Каждая выстроенная мизансцена в спектакле наполнена смыслом. В сцене, где Елена Андреевна (Т.Юрик) интересовалась у Астрова, что же такого привлекательного он нашел в лесах, Астров даже не смог ответить, так как за него это сделала Соня. Она увлеченно рассказывала о любимом деле доктора, и постепенно становилось понятно, что она говорила не о своей любви к лесу, а о любви к Астрову. Но Елена Андреевна и Астров, не обращая внимания на монолог чуткой Сони, приближались друг к другу все ближе и ближе. Соня пыталась остановить их, но силы были не равны, и тут на помощь хрупкой девушке нечаянно пришел дядя Ваня. Одной только фразой "разбудил" Елену Андреевну и Астрова: "все это мило, но не убедительно". Никто напрямую так и не сумел сказал о своих чувствах, но эта сцена раскрыла все сложные взаимоотношения между героями.

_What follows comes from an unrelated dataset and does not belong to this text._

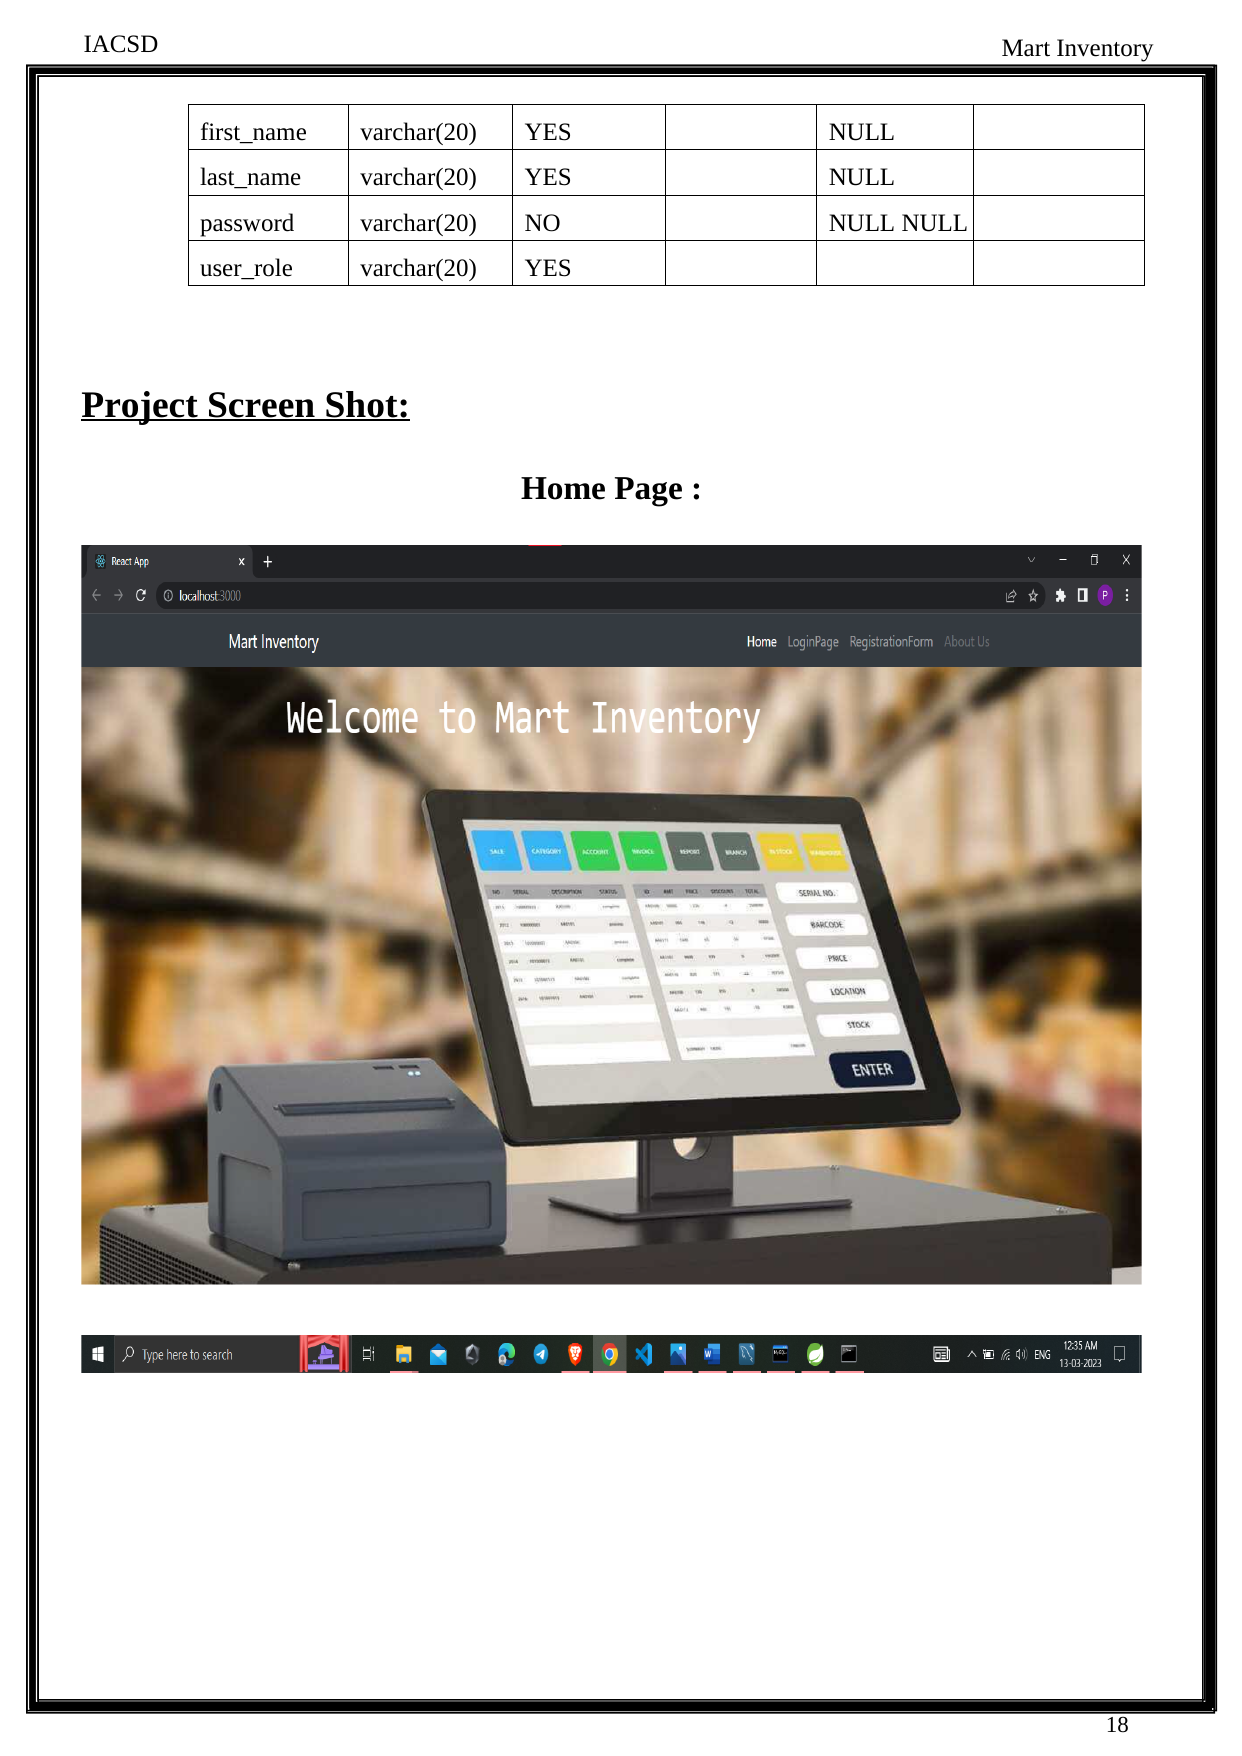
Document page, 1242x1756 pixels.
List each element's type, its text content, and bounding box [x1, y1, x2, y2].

В спектакле чувствуется как внутреннее, так и внешнее напряжение. Оно выражается в игре актеров, в музыке и сценографии. Художник В.Лесин не просто вынес на сцену мебель русского дома конца ХIХ ст. Деревянные стулья, шкафы, буфеты, стол, часы составлены в хаотичном порядке, создается впечатление, что жители дома собираются переехать или заменить мебель на новую, а старую выбросить. Перевернутые стулья лежат, то на шкафу, то на столе, самовар на полу, часы на березовых пнях. Жители дома даже не замечают беспорядка, в котором обитают. Они как будто находятся в другом измерении, они привыкли ничего не замечать вокруг себя. Они стали "глухи" и "слепы" к чужим горестям.

Жанр брестского "Дяди Вани" совпал с жанром, который определил драматург. А.Чехов не конкретизировал жанр своей пьесы, не назвав ее ни комедией, ни драмой или трагедией. Просто - это сцены из деревенской жизни, где показано, как люди жили, любили и страдали. Режиссер оставил чеховскую концепцию, сохранил чувство недосказанности и не завершенности. Была показана лишь душевная борьба, а ее результата не было ни на сцене, ни в жизни самих героев. Они словно попали в замкнутый круг, откуда уже не вырваться, они так и будут без устали работать и работать, и отдохнут уже не здесь, а в другой, не земной жизни.

Режиссеру удалось уловить внутреннюю динамику действия, развитие характеров и выявить точность чеховских подтекстов. Действие разворачивалось плавно и без перепадов – настоящий ритм сельской жизни! На сцене были истинно чеховские персонажи. Была достигнута ансамблевость игры, и поэтому не возможно было определить, кто лучше сыграл, кто хуже. Все актеры занимали равные позиции, каждый герой был важен, это как цепочка, если вырвать одно звено, то цепь рассыплется. Все были одновременно значительными. Литовскому режиссеру удалось раскрыть русского драматурга, что редко удавалась как белорусским так и российским коллегам.

Еще один "Дядя Ваня" был поставлен в Гомельском областном драматическом театре. Спектакль, скорее всего можно назвать "датским", так как поставили его к 100-летию памяти А. Чехова 2004 г. На его постановку был приглашен режиссер из Санкт-Петербурга Г.Крук, ученик режиссера Г.Товстоногова. Это его первая постановка А.Чехова. К нему у режиссера был долгий путь — через И.Бунина, Б.Шоу. Режиссер очень осторожно отнесся к авторскому тексту. Не прибегнул ни к каким излишним внешним выразительным средствам (в спектакле минимум декораций), поставил спектакль, точно прочитывая автора.